Windsor residents have unanimously passed a motion to create a Town Council at a packed Guildhall meeting on Friday (16/08/2019). The meeting was convened after senior members of every local political party jointly launched a petition calling for a Town Council to be created.
The motion passed reads:
“That we, being the people of Windsor, here assembled in our own Guildhall, on the sixteenth day of August 2019, in the Reign of Her Majesty Queen Elizabeth II:
a) do hereby declare that a Town Council be created for the greater service of our peoples and community.
b) do demand such action be taken by all public bodies to recognise this body as the fairly constituted and legal accepted Town Council of Windsor.
c) do proclaim our shared desire that all efforts be made to support this Town Council until such time as the people of Windsor should choose to withdraw such consent.”
Former Royal Borough Mayor, Eileen Quick chaired the meeting. She was joined by Richard Endacott (CEO), Robert Peel (Vice-Chairman), Andre Walker (Deputy CEO) and around fifty other local residents, councillors and business leaders.
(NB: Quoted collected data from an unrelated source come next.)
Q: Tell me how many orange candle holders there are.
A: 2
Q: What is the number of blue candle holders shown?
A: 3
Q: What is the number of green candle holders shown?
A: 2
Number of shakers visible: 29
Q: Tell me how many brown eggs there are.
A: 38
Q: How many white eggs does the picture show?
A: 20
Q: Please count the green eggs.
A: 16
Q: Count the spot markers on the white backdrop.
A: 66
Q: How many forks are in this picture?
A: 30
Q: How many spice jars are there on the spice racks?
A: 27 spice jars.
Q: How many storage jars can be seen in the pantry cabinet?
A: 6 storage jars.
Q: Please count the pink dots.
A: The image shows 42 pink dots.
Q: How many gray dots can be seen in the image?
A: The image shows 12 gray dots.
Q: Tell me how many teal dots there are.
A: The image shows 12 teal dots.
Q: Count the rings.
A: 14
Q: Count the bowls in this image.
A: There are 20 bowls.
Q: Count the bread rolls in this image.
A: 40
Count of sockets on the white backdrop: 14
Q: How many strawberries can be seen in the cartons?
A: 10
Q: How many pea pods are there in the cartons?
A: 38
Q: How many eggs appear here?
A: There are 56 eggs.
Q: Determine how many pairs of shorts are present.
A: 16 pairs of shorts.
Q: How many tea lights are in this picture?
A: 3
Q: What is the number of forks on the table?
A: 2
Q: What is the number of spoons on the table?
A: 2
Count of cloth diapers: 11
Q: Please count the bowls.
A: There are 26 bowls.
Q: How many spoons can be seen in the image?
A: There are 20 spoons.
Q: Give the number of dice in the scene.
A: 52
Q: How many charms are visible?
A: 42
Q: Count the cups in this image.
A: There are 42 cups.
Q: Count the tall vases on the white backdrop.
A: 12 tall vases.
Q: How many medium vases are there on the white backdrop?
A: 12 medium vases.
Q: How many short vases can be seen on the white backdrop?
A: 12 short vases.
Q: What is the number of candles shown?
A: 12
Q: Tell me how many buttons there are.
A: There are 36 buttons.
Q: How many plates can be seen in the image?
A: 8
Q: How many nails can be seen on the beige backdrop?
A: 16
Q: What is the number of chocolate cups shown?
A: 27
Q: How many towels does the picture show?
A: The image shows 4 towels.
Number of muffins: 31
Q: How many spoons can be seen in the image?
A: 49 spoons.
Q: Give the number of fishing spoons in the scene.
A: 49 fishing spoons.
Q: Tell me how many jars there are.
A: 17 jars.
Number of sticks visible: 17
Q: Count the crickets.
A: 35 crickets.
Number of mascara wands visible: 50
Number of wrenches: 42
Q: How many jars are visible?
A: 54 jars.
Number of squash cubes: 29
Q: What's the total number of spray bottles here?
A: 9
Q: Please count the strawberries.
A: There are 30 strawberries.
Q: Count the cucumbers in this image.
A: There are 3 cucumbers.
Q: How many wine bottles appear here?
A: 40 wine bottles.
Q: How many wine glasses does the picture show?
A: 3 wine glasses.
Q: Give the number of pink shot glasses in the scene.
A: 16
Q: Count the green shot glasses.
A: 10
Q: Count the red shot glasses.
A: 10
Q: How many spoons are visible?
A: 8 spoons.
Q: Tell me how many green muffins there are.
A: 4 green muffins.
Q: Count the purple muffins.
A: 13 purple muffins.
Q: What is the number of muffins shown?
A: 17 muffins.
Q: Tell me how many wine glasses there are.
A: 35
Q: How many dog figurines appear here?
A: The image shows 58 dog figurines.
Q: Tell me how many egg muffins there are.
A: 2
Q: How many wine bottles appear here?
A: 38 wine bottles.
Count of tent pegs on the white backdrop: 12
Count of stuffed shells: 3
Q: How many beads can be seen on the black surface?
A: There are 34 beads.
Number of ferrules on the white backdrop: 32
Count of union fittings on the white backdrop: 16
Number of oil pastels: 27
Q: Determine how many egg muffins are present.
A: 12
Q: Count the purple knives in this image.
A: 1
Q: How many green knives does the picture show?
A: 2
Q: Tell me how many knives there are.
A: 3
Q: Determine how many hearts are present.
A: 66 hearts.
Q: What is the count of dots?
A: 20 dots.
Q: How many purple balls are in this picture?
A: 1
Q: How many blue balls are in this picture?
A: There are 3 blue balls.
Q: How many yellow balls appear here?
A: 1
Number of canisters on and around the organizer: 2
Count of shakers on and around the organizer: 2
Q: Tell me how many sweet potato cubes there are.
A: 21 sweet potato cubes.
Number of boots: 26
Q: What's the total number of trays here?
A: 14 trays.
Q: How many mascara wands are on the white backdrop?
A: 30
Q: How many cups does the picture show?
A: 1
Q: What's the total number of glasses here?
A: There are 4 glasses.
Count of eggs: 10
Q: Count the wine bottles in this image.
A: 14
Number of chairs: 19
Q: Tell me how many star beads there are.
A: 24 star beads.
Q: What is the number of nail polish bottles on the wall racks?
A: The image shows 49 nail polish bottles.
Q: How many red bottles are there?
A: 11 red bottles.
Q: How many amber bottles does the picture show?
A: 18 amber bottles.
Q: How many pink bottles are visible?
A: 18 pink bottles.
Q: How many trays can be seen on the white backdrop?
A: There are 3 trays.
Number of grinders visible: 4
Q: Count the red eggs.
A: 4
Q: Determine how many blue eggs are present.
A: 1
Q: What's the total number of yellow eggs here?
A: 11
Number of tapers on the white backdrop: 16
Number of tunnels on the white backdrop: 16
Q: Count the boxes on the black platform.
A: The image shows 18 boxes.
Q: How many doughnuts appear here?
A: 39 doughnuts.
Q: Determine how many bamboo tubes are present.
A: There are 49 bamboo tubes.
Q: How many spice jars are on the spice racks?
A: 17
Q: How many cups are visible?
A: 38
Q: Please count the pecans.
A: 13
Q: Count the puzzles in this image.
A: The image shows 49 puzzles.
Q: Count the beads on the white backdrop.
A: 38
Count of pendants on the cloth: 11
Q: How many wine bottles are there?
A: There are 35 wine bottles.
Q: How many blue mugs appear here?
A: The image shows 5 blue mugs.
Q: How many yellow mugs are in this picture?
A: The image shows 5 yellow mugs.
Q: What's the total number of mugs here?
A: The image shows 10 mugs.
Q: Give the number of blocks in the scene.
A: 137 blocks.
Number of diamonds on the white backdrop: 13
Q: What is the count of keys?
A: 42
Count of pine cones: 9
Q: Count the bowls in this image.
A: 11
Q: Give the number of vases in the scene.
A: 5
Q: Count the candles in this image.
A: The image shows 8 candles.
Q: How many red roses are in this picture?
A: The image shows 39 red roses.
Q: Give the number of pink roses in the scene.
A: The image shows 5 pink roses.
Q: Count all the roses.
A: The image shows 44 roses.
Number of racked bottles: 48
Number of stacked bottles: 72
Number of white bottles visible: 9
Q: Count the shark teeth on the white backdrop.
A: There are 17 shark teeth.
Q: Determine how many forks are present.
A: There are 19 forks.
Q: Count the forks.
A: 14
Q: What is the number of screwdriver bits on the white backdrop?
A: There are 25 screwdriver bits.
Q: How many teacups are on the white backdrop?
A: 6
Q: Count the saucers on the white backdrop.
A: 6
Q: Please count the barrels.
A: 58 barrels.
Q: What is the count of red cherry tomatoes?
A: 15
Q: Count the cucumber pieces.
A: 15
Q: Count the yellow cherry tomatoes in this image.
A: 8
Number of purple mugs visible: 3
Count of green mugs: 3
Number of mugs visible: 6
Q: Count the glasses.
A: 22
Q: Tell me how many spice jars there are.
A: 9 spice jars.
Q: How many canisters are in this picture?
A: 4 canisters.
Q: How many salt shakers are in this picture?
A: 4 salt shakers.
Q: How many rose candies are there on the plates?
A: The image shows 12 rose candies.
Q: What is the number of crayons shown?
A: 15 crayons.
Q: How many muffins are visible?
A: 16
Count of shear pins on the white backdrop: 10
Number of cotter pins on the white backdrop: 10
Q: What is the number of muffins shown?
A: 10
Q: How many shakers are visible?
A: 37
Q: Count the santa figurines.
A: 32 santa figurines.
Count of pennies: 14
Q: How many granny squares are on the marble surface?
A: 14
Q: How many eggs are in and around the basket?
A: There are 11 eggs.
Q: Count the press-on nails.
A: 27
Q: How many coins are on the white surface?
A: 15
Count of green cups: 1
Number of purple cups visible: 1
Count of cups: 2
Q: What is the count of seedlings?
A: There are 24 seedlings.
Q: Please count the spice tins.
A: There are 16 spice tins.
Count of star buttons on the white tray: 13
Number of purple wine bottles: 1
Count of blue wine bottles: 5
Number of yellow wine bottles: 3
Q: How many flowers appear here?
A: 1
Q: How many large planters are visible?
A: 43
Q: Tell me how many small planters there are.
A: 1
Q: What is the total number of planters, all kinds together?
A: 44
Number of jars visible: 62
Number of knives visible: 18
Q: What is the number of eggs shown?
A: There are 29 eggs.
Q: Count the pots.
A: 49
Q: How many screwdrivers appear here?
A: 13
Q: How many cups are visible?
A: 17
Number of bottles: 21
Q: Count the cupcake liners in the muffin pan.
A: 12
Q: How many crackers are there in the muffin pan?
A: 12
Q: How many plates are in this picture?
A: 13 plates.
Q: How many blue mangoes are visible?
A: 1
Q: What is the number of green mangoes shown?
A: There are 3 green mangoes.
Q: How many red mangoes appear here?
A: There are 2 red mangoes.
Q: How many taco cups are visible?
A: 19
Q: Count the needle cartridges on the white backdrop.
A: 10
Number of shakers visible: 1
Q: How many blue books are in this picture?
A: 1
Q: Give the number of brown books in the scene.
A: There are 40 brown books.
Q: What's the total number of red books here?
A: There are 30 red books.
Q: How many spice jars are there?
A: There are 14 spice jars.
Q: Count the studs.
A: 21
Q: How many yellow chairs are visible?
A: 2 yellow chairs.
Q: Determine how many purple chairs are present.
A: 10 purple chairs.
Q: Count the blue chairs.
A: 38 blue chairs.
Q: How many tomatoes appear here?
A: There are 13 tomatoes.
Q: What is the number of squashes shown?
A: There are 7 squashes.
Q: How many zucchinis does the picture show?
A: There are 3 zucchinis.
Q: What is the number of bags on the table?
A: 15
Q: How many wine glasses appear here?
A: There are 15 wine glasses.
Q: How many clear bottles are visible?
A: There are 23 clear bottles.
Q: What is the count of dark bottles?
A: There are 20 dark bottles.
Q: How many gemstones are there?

Mrs Quick opened the meeting with a minutes silence for murdered Police Constable Andrew Harper. She then made a statement laying out her reasons for supporting the new Town Council.
In her statement she said: “In the various local government re-organisations we have ended up with the odd situation of having town or parish councils in Eton, Datchet and Old Windsor but not one here.
“I have seen what Eton Town Council has achieved and I think Windsor should follow its lead…. I am a big supporter of RBWM, I think it serves us well but there are some things that are best done by the town rather than the borough.”
Local resident, John Holdstock said: “We need the wider public to know that a Town Council will not take powers away from the Royal Borough. This is about giving control of local matters to the people of Windsor.”
He also called for any Town Council to put money into youth services, saying it would: “make a huge difference”.
Another resident, Margaret Bacon, asked if there was a plan to widen participation in the local political process. She said: “I want this council to give a voice to residents that are not normally heard from.”
Former central Windsor Councillor, George Bathurst, said the first-ever Windsor Council was constituted over 500 years ago. He pointed out that “we had a council for all these years and it worked well, the last 45-years are the anomaly”.
Tony Monk pointed out that Windsor’s population is growing rapidly and that the arguments against having a council before have now disappeared.
Beyond Windsor itself, Eton Town Councillor Sue Evans offered her support. She laid out how Eton Council has been able to develop its own new tourism office and a new walkway. She warned residents that running a Town Council is hard work but it can deliver results.
Earlier in the week it had looked like the meeting might not go ahead at all. This was because an obscure rule emerged that would have forced those present to pay hundreds of pounds to use the Guildhall.
However, the rule was waived at the eleventh-hour by the Leader of the Royal Borough, Cllr Simon Dudley.